_Requirement:_
Write out every line of the records below word for word, but leave out the pictures.
[Start of Attachment]
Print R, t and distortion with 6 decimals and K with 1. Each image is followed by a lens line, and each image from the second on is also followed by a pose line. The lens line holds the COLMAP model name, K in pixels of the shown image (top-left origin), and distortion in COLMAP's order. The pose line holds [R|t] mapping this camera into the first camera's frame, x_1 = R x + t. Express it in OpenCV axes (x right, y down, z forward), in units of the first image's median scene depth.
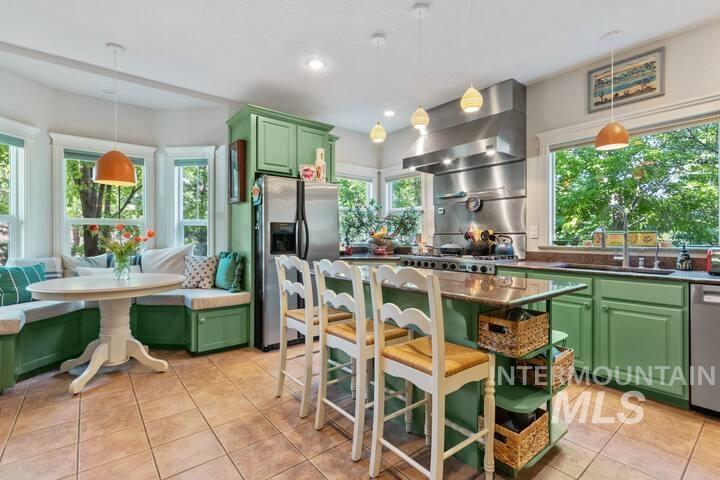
lens RADIAL K [[335.6, 0, 360.3], [0, 335.6, 238.7], [0, 0, 1]] dist [0.003754, -0.000103]
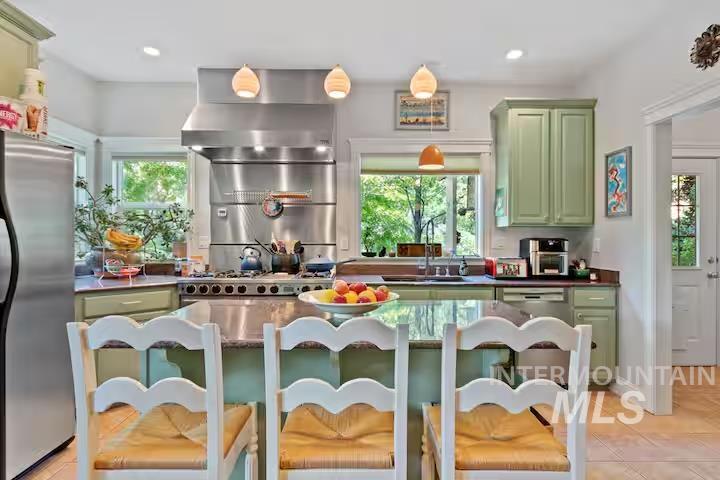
lens RADIAL K [[368.5, 0, 359.1], [0, 368.5, 239.7], [0, 0, 1]] dist [-0.002393, -0.001478]
pose [[0.620408, 0.000545, 0.784279, -0.280509], [0.004232, 0.999983, -0.004043, -0.028205], [-0.784268, 0.005828, 0.620395, 0.372628]]
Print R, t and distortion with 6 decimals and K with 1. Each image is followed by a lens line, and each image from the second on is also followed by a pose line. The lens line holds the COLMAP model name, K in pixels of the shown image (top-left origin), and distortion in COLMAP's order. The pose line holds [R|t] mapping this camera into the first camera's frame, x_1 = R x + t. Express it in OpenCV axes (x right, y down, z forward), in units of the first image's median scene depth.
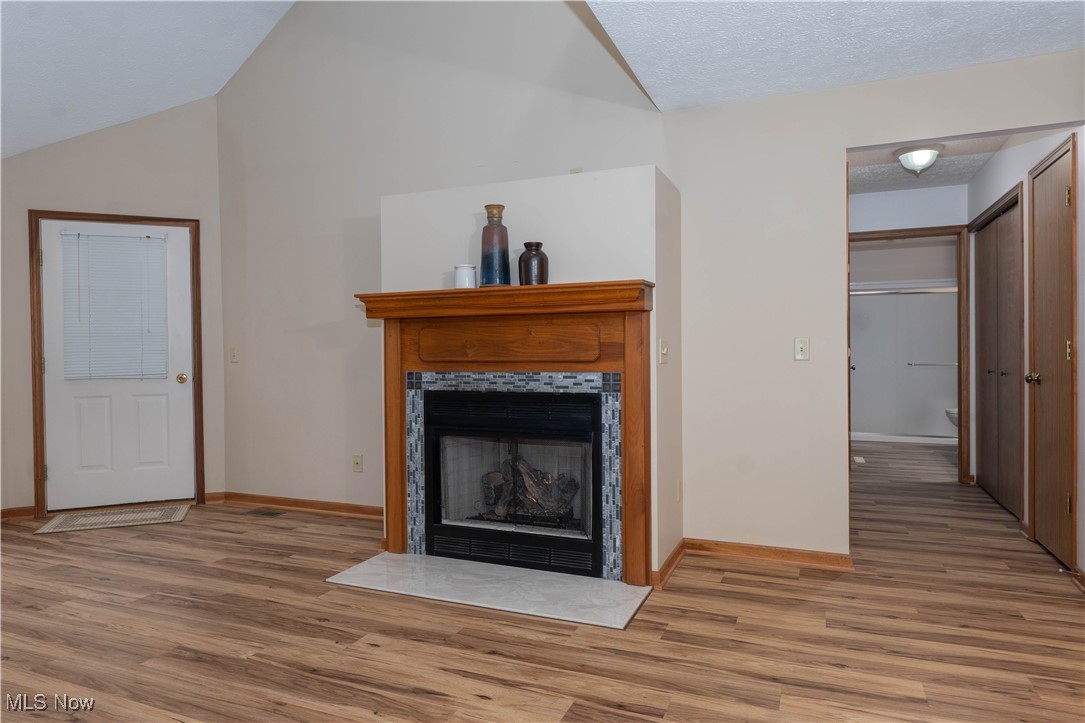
lens RADIAL K [[660.6, 0, 543.7], [0, 660.6, 361.5], [0, 0, 1]] dist [-0.001908, 0.002368]
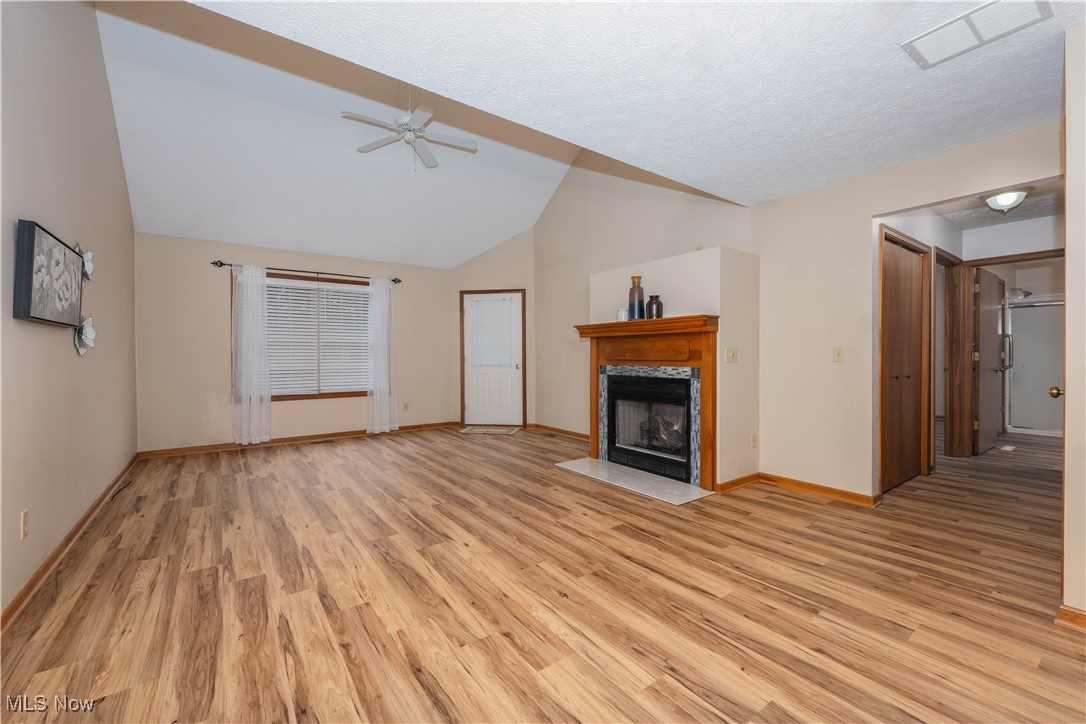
lens RADIAL K [[442.4, 0, 543.8], [0, 442.4, 359.4], [0, 0, 1]] dist [0.001559, 0.000070]
pose [[0.856209, 0.011777, -0.516496, 0.351572], [-0.012030, 0.999924, 0.002858, -0.002516], [0.516490, 0.003766, 0.856285, -0.207701]]
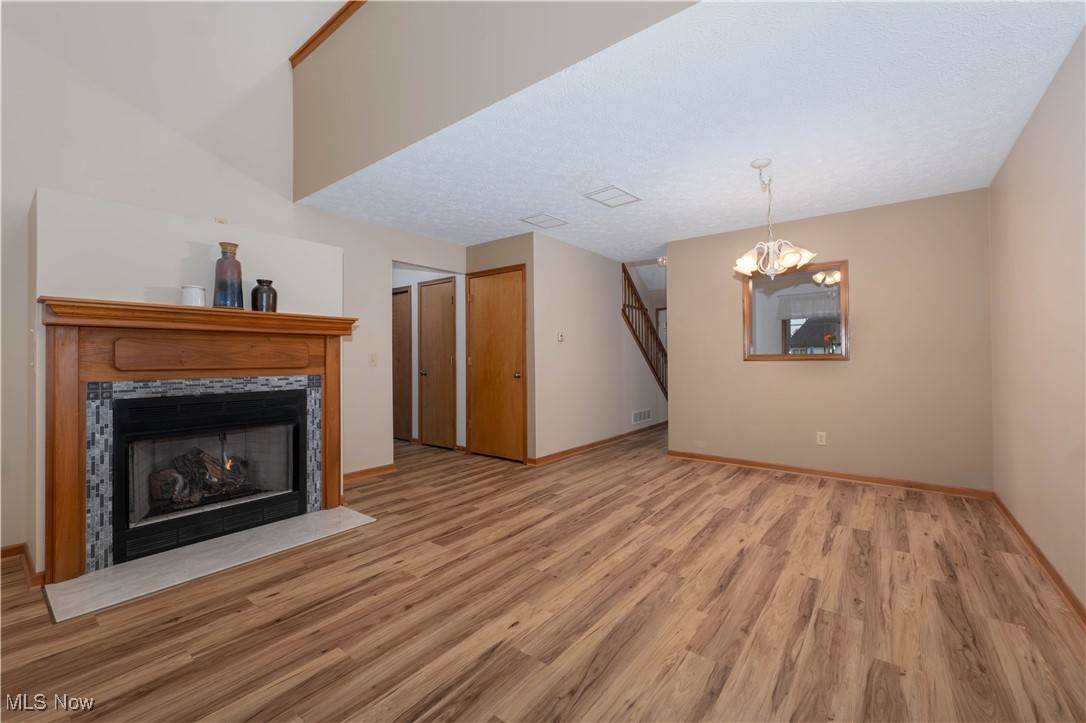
lens RADIAL K [[442.4, 0, 545.3], [0, 442.4, 356.2], [0, 0, 1]] dist [0.001559, 0.000070]
pose [[0.260215, 0.011753, 0.965479, -0.721938], [0.017244, 0.999710, -0.016818, 0.000232], [-0.965397, 0.021025, 0.259937, 0.211026]]
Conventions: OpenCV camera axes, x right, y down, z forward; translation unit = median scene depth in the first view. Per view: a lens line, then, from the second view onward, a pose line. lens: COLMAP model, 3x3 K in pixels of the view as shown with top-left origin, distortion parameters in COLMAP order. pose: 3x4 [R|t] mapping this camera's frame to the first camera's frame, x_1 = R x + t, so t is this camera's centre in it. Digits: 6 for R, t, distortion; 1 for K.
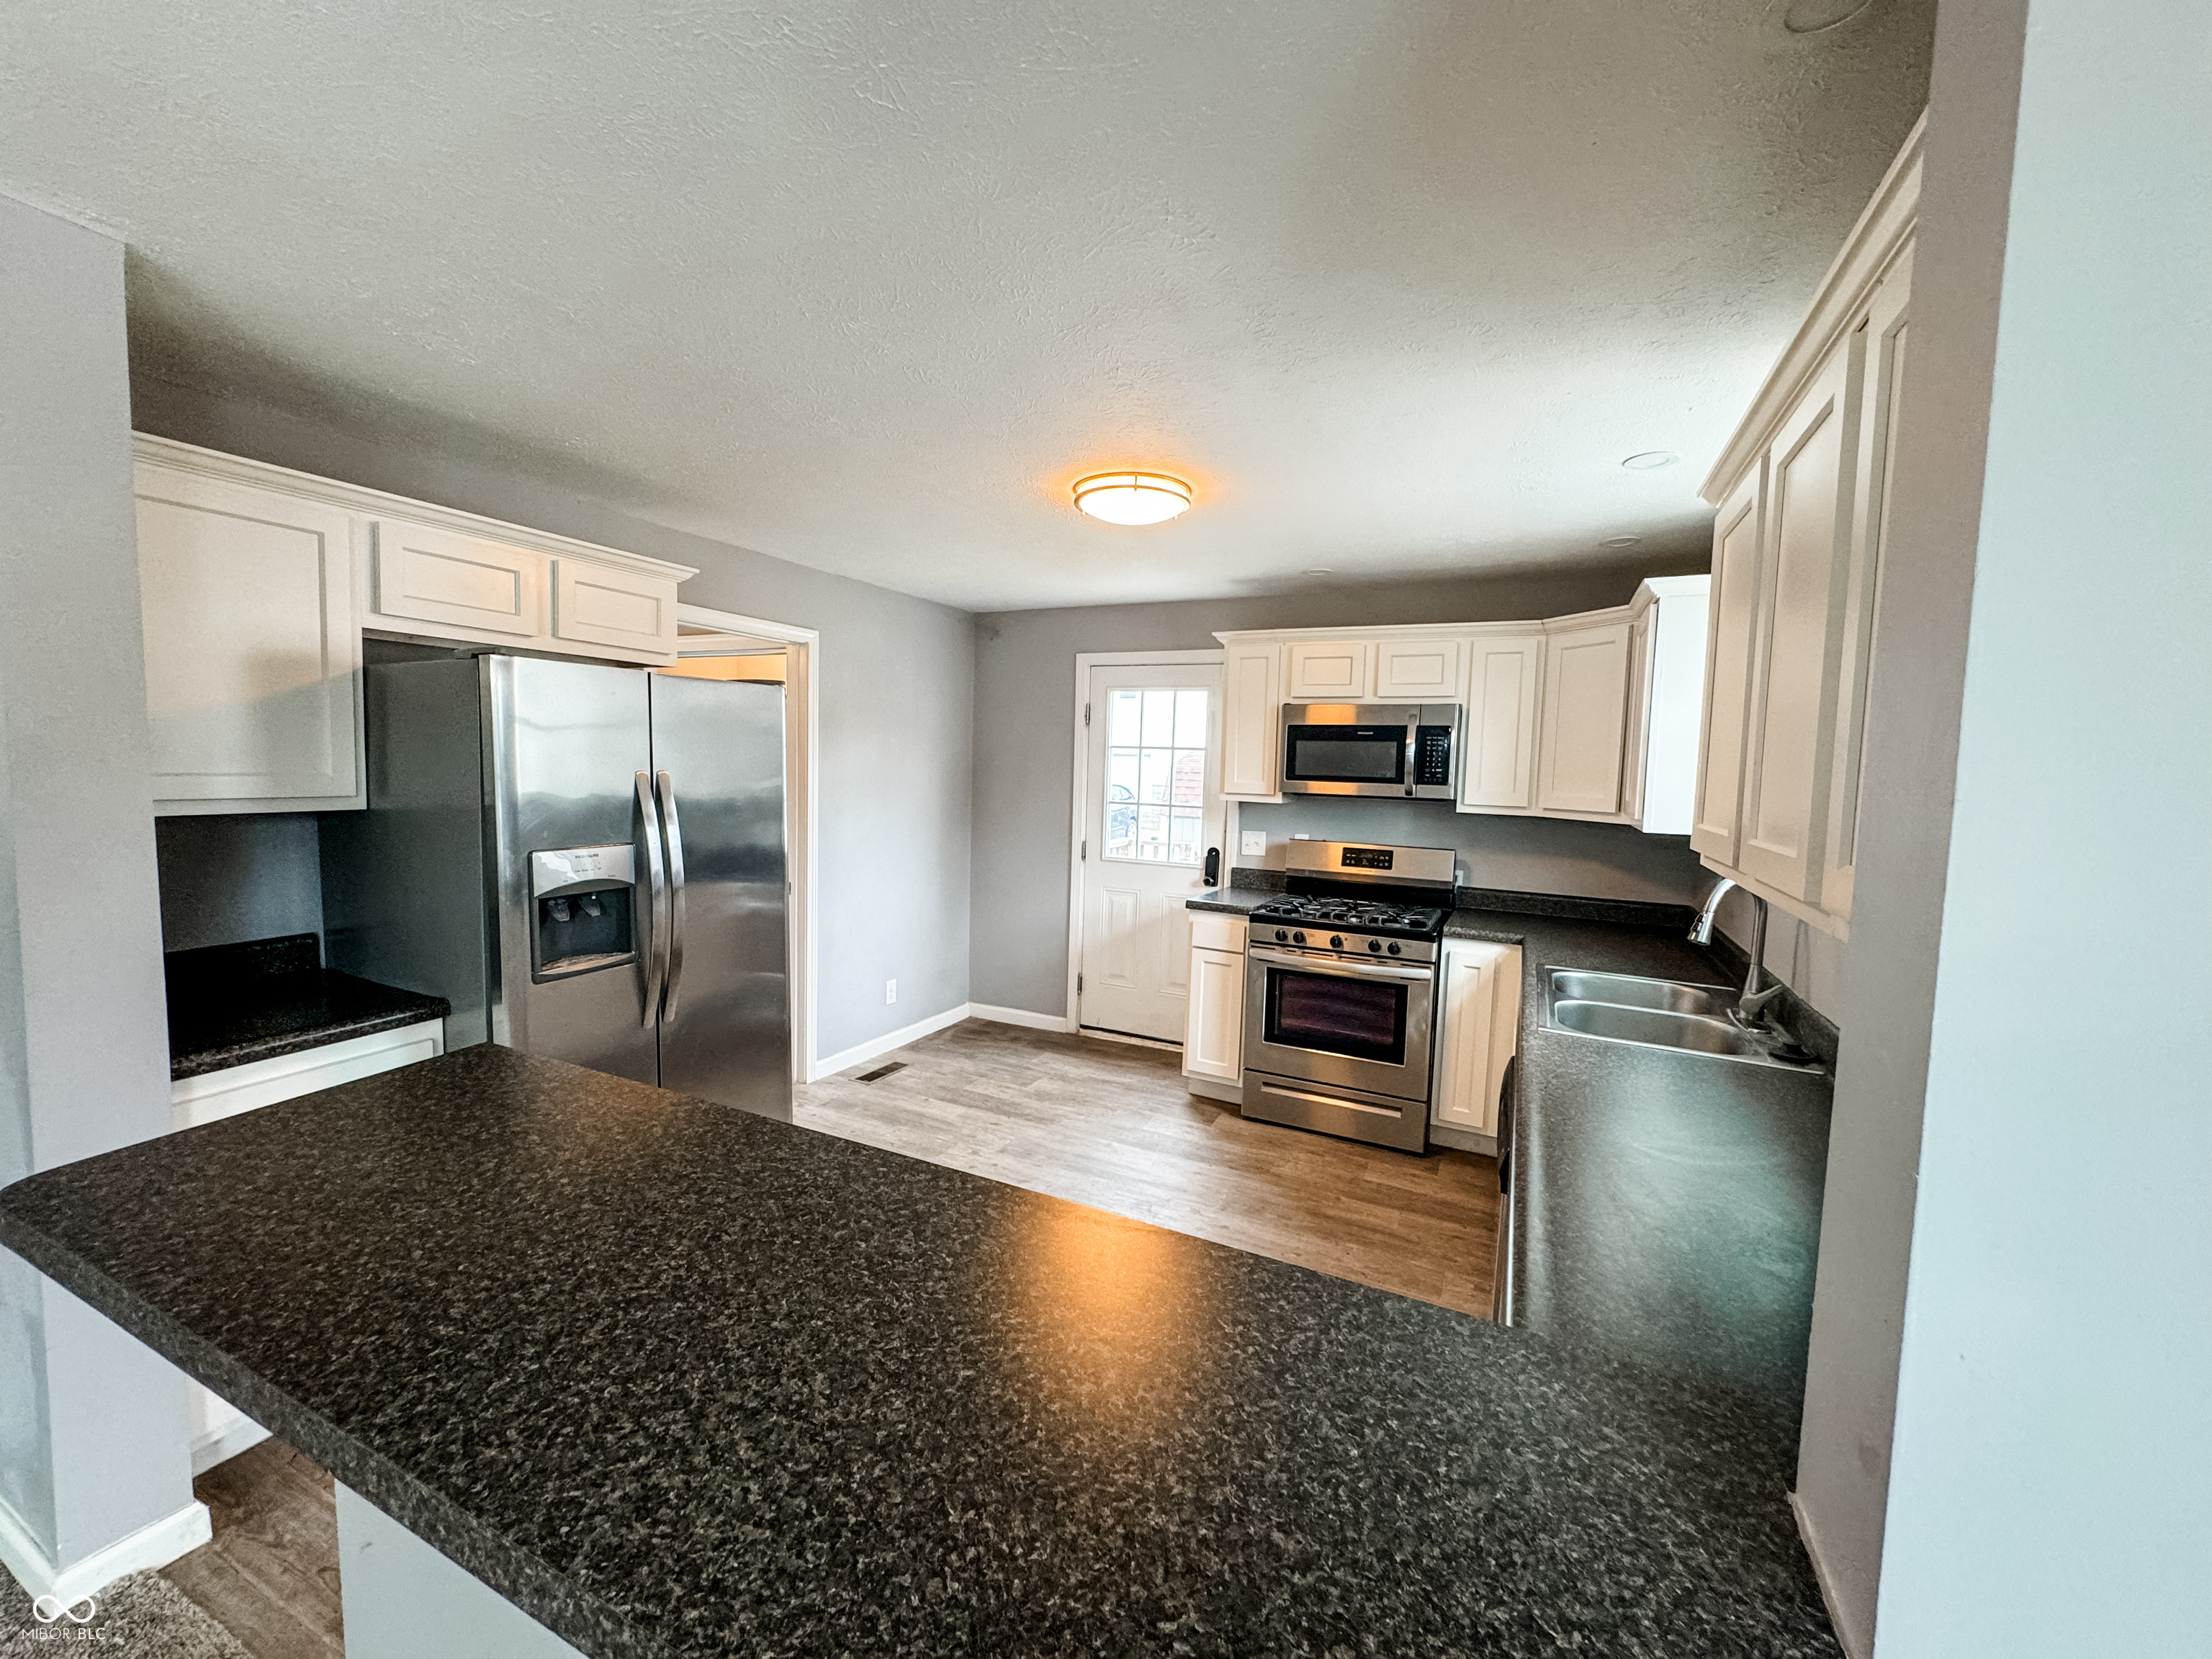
[End of Attachment]
_Your response:_
Print R, t and distortion with 6 decimals and K with 1. Each image is followed by a lens line, and each image from the second on is also followed by a pose line. The lens line holds the COLMAP model name, K in pixels of the shown image (top-left origin), and distortion in COLMAP's order. The pose line holds [R|t] mapping this camera into the first camera's frame, x_1 = R x + t. Express it in OpenCV axes (x right, y down, z forward), in units of the first image's median scene depth.
lens RADIAL K [[335.6, 0, 360.3], [0, 335.6, 238.7], [0, 0, 1]] dist [0.003754, -0.000103]
lens RADIAL K [[368.5, 0, 359.1], [0, 368.5, 239.7], [0, 0, 1]] dist [-0.002393, -0.001478]
pose [[0.620408, 0.000545, 0.784279, -0.280509], [0.004232, 0.999983, -0.004043, -0.028205], [-0.784268, 0.005828, 0.620395, 0.372628]]
Print R, t and distortion with 6 decimals and K with 1. Each image is followed by a lens line, and each image from the second on is also followed by a pose line. The lens line holds the COLMAP model name, K in pixels of the shown image (top-left origin), and distortion in COLMAP's order. The pose line holds [R|t] mapping this camera into the first camera's frame, x_1 = R x + t. Express it in OpenCV axes (x right, y down, z forward), in units of the first image's median scene depth.
lens RADIAL K [[660.6, 0, 543.7], [0, 660.6, 361.5], [0, 0, 1]] dist [-0.001908, 0.002368]
lens RADIAL K [[442.4, 0, 543.8], [0, 442.4, 359.4], [0, 0, 1]] dist [0.001559, 0.000070]
pose [[0.856209, 0.011777, -0.516496, 0.351572], [-0.012030, 0.999924, 0.002858, -0.002516], [0.516490, 0.003766, 0.856285, -0.207701]]
lens RADIAL K [[442.4, 0, 545.3], [0, 442.4, 356.2], [0, 0, 1]] dist [0.001559, 0.000070]
pose [[0.260215, 0.011753, 0.965479, -0.721938], [0.017244, 0.999710, -0.016818, 0.000232], [-0.965397, 0.021025, 0.259937, 0.211026]]
Conventions: OpenCV camera axes, x right, y down, z forward; translation unit = median scene depth in the first view. Per view: a lens line, then, from the second view onward, a pose line. lens: COLMAP model, 3x3 K in pixels of the view as shown with top-left origin, distortion parameters in COLMAP order. pose: 3x4 [R|t] mapping this camera's frame to the first camera's frame, x_1 = R x + t, so t is this camera's centre in it. Digits: 6 for R, t, distortion; 1 for K.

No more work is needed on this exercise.